This week, Marvell launched a new line of PCIe Gen6 and CXL 3.x retimers that are already sampling. The new Marvell Alaska P series of PCIe retimers are based on 5nm process technology, decreasing power consumption. These new chips are going to be entering an increasingly competitive market.
Marvell Alaska P PCIe Gen6 Retimers Launched
Regarding Marvell Alaska, we have seen the line in products we have reviewed for over a decade. Some of those same parts are even in more modern systems we review. Now, the Alaska P line is aiming to fill a more involved role in future servers, fixing a huge challenge.
For those that do not know, if you attend a Marvell event, like the Marvell AI Investor Day 2024 you will hear a lot about PAM4, SerDes, DSPs, and more. The company has been using the PAM4 transition as an inflection point across its portfolio. PAM4 is important because it moves the industry from NRZ, and that has big impacts in the PCIe Gen6 era.
Taking a look at why, Marvell has a great chart on the reach of PCIe signaling over standard PCB. With PCIe Gen3, we commonly saw PCB between the CPU and risers. When PCIe Gen4 servers started coming out, we noted in reviews how we were seeing more cabling between CPUs and risers, and that it would be more common in the future. With PCIe Gen5, we saw a halving of the distance signals would travel. If you look at modern servers, that is why we commonly see PCIe cables to risers.
If you look at a modern AI server, the PCIe connectivity is getting wild. Not only have the distances that PCIe signal integrity will survive in standard PCB shrunk, but the number of PCIe devices is increasing, and they cost a lot.
Just based on the physical size of the components and cooling solutions, and the number of devices in systems, longer distances must be traversed. Hence why the PCIe retimer market is heating up (Astera Labs has ridden the PCIe retimer market to a ~$10B valuation.)
PCIe Gen5 to Gen6 is not as big of a drop-off in distance, because of changes like the switch from NRZ to PAM4. Still, with distances going up due to larger physical systems, and the reach getting shorter, PCIe retimers are becoming more important.

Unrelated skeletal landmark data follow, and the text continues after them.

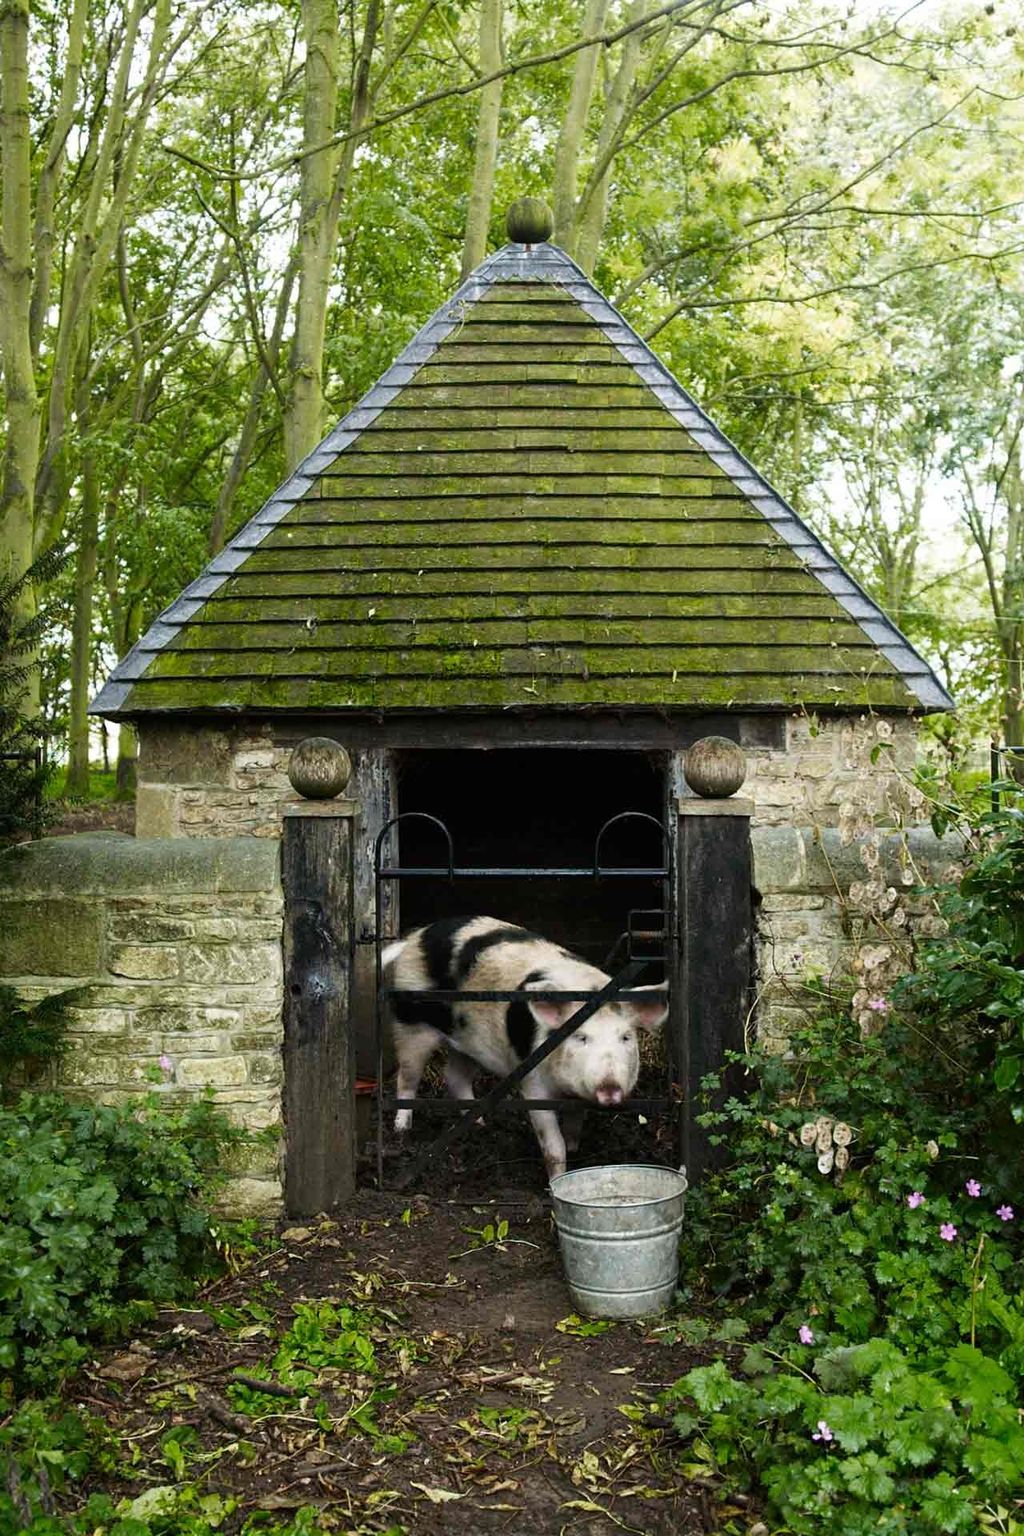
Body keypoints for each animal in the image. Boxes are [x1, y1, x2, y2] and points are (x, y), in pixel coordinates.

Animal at [382, 915, 668, 1179]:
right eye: (581, 1037)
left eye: (626, 1037)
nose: (610, 1088)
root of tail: (415, 938)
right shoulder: (533, 1084)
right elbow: (553, 1146)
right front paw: (556, 1181)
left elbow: (574, 1125)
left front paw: (574, 1147)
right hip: (410, 1023)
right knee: (406, 1078)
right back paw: (402, 1129)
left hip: (467, 1042)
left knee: (455, 1076)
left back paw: (480, 1125)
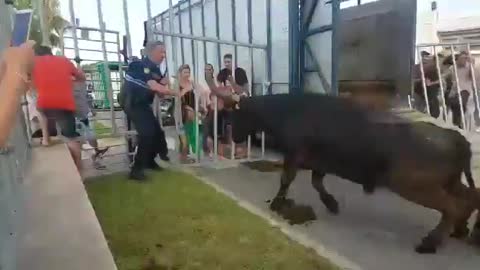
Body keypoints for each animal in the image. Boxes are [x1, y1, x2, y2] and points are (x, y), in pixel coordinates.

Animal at [232, 94, 480, 254]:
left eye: (236, 115)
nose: (234, 136)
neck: (290, 110)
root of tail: (454, 136)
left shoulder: (294, 155)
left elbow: (287, 179)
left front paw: (276, 203)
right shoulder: (319, 163)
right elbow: (316, 182)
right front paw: (331, 204)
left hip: (415, 186)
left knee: (452, 206)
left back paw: (430, 243)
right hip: (448, 182)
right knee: (469, 198)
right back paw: (464, 232)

Now for the big one: instead of a 3.5-inch reach, Marvell sees a path to active optical cables (AOCs) that can span 30 meters using its components.
For standard lower-cost DACs, it seems that 3m is reasonable, enough for in-rack communication. Active Electrical Cables bring the PCIe retimer onto the cable module for a 7m reach, or enough for adjacent rack cabling.

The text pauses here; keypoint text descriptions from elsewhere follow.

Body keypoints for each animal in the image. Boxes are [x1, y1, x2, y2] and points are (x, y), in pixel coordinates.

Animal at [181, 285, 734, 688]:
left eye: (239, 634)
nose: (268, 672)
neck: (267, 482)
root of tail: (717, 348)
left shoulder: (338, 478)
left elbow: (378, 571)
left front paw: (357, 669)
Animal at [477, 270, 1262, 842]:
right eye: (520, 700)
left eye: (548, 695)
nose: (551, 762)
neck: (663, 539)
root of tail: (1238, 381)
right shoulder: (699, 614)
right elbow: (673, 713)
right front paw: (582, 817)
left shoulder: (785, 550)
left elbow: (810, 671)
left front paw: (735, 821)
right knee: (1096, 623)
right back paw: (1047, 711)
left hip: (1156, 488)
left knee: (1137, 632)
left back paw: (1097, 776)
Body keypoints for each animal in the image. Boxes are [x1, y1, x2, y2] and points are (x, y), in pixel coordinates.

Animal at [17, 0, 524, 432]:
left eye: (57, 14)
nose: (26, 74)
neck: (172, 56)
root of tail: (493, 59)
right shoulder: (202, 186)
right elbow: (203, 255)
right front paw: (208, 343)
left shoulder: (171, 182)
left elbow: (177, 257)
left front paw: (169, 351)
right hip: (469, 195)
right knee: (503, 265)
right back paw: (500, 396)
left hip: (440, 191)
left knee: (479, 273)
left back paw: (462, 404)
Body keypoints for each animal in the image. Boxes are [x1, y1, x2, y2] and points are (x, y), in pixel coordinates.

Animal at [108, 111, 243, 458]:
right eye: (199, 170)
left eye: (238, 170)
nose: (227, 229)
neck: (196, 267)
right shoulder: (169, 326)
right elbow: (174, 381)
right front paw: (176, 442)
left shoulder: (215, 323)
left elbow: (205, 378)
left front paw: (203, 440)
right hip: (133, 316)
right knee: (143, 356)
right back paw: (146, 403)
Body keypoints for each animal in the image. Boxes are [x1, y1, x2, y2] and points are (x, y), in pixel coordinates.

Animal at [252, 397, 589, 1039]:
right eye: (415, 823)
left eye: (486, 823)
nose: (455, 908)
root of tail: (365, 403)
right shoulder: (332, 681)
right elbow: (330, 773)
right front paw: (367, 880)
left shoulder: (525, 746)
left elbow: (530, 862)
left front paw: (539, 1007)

Here is the block diagram for the Alaska P 16-lane retimer.
We also found a 2023 TE connectivity demo apparently using the Marvell PCIe Gen6 retimers so when the company says its retimers are sampling, that makes sense.
Marvell also says it runs at around 10W typical, which is lower than both the Astera Labs Aries 6 and Broadcom Vantage 6 retimers.
Final Words
It is fairly easy to just look at today’s NVIDIA HGX H100/ H200 servers that generally use Astera Labs Aries 5 PCIe retimers and think that AI servers are the only market. On the other hand with PCIe Gen6, and what we expect to be a fast-following PCIe Gen7, the reach is going to continue to shorten. Further, we are just starting to see the first CXL memory devices today. In the future, having shelves with memory is going to happen, and those applications will need CXL switches and retimers. The same will continue to happen with AI accelerators. Further, NVMe needs to displace SAS in larger arrays. All of these applications mean that the CXL retimers will become a big component in future infrastructure. That is why the number of players in the CXL retimer market is increasing rapidly, with one more that we expect to enter the market next week.
Given we know one more PCIe Gen6 retimer will enter the market next week, we are going to have a new Axautik Group research short for the PCIe retimer market next week. Our first Axautik Group LLC Research Short comparing the Astera Labs and Broadcom releases was successful, so we are going to build something that will cover more than just those two. Stay tuned for that next week.
This is starting to get crazy. I get that 10w is lower than some of the competition but at 10w per 16 lanes this seriously adds up power usage for a modern server.
With a CPU that has 128 lanes, reserving some for storage and networking; you are looking at a budget of what 50w-70w just for rețimers to get the signal where it needs to be.
Am I missing something here? Are we going to need to develop a new high speed lower power interconnect?
George – The impact of power consumption can be significantly more than 50-70W. Imagine if even every AI accelerator in an 8-way system needed a retimer. Add a few more for perhaps CPUs getting to CXL switches for shared memory shelves. This can easily be a 100W+ impact in a server. Of course, at 10kW+ per server there are folks who look to save every watt, but others that look at 10W as a rounding error.